I urge every Daily Dirt reader to read Morris's piece in its entirety. It is a truly spectacular example of political judo. In one of the boldest attempts at reversal yer old pal Jerky has ever seen, Morris points out the elephant in the living room, and calls it a donkey. He does this because, being a knowledgeable political insider, he understands the truth about exit polls. He even admits to this truth, straight up: "Exit polls are almost never wrong. … So reliable are the surveys that actually tap voters as they leave the polling places that they are used as guides to the relative honesty of elections in Third World countries."
This is true. And yet, despite his acknowledgement, Morris's explanation for the vast gap between exit poll results and the official vote count is to cry sabotage. Not sabotage of the voting machines, mind you; nor of the unsupervised counting that went on behind closed doors, away from the prying eyes of journalists, sometimes under cover of non-existent Homeland Security edict. No... According to Morris, it was the exit polls, themselves, that were sabotaged!

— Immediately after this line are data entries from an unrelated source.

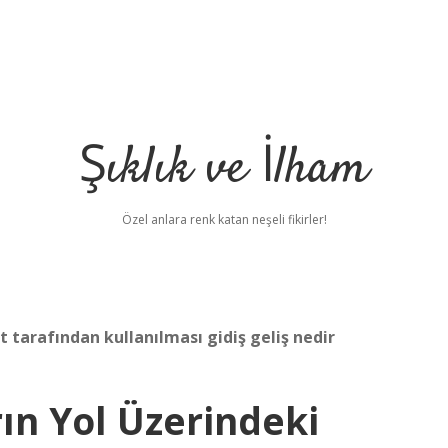
Şıklık ve İlham
Özel anlara renk katan neşeli fikirler!
t tarafından kullanılması gidiş geliş nedir
rın Yol Üzerindeki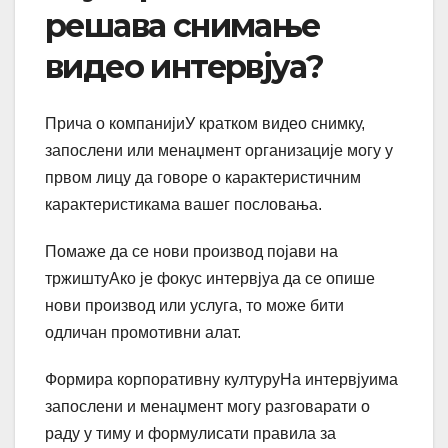
решава снимање
видео интервјуа?
Прича о компанијиУ кратком видео снимку,
запослени или менаџмент организације могу у
првом лицу да говоре о карактеристичним
карактеристикама вашег пословања.
Помаже да се нови производ појави на
тржиштуАко је фокус интервјуа да се опише
нови производ или услуга, то може бити
одличан промотивни алат.
Формира корпоративну културуНа интервјуима
запослени и менаџмент могу разговарати о
раду у тиму и формулисати правила за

Just imagine it… hundreds of exit poll workers at literally thousands of voting locations spread all across the nation, coordinating a heinous and intricate plot "to dampen Bush turnout in the Central, Mountain, and Pacific time zones by conveying the impression that the president's candidacy was a lost cause." What with it's posing such a grave threat to Republican legitimacy, is it any wonder that RNC Chairman Ed Gillespie wants to abandon the practice of exit polling, altogether?